• **Problem statement**: Count the lines in the items below that contain the string "tachometer", with case counting. Reply with only the number.

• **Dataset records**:
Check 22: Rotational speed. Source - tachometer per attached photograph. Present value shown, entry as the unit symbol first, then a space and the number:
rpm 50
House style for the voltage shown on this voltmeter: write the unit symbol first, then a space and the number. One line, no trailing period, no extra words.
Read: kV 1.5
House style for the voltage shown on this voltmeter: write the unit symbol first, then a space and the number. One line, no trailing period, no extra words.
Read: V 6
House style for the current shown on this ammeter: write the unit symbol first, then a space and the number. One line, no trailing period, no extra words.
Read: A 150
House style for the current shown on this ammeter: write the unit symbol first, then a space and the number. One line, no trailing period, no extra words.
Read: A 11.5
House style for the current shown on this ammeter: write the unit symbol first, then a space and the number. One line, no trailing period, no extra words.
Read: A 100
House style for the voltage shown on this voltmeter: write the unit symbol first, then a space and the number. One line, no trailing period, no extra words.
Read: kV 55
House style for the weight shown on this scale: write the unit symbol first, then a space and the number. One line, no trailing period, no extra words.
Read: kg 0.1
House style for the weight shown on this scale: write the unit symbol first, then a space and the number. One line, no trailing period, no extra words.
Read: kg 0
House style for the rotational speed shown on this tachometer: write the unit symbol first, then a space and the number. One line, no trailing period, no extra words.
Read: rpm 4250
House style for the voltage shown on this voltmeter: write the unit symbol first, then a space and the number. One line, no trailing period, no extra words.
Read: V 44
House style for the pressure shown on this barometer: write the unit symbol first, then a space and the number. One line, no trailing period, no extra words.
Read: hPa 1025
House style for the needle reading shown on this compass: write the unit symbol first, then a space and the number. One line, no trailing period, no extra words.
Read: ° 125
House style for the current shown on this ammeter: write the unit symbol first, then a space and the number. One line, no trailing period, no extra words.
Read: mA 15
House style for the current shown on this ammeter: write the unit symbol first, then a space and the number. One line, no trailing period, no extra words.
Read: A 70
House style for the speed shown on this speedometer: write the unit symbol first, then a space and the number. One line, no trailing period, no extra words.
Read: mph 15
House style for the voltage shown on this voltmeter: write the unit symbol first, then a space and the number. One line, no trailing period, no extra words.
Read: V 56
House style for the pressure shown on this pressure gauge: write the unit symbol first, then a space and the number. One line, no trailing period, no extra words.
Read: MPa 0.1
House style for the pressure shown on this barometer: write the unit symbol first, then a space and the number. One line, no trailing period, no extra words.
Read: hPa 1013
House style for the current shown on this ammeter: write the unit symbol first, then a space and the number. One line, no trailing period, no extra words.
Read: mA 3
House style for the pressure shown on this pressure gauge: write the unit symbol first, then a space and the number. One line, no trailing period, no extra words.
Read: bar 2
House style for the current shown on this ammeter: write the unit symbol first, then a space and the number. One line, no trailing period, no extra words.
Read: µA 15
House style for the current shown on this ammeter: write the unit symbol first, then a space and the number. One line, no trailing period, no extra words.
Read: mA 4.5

• **Task output**: 2